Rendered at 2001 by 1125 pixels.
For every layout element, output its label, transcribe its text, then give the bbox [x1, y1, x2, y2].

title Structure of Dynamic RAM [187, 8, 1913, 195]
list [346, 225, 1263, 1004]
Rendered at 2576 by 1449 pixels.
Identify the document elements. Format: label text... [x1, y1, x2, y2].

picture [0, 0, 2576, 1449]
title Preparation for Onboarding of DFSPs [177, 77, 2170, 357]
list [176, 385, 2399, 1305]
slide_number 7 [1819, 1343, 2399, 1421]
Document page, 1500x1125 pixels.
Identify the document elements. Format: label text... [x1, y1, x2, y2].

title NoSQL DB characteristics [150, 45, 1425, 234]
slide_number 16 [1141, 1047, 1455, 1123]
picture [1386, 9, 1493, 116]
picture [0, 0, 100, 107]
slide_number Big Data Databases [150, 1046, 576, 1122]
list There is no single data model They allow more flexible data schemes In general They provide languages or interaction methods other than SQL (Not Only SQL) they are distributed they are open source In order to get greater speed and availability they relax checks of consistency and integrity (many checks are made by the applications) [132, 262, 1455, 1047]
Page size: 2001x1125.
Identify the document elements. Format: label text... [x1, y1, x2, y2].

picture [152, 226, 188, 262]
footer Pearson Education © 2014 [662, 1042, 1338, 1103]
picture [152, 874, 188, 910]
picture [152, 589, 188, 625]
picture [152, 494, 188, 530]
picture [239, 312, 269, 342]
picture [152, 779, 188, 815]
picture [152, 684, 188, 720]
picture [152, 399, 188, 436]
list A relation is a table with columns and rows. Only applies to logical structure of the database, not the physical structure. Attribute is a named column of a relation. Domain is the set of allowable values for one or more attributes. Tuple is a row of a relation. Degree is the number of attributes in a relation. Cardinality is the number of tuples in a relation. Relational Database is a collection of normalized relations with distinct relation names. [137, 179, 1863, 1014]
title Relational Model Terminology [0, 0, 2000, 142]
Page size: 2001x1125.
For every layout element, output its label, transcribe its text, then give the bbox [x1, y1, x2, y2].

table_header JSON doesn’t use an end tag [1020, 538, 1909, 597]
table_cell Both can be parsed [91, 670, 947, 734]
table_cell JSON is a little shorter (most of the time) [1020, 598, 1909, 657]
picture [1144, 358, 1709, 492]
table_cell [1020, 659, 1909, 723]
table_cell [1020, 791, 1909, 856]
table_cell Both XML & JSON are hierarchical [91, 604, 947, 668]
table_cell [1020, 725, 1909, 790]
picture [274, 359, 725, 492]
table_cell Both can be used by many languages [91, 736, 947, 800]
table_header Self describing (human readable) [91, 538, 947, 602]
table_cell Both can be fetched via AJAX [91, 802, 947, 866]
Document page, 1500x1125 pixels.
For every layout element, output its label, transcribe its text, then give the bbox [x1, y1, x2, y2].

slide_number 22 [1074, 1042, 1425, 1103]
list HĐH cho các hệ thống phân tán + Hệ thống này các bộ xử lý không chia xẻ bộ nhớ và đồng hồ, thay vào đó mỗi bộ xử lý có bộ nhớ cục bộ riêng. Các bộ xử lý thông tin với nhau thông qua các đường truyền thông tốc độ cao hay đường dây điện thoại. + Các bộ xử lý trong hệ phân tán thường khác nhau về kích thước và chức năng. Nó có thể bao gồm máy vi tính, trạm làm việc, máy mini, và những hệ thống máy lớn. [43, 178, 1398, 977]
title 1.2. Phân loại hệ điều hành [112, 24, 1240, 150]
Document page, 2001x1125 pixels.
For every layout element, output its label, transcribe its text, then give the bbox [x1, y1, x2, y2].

- DESCRIPTION OF THE TASK
Please find out how many lines of the material contain the string "Rendered" and answer with the count alone.

- SOLUTION TO THIS TASK
2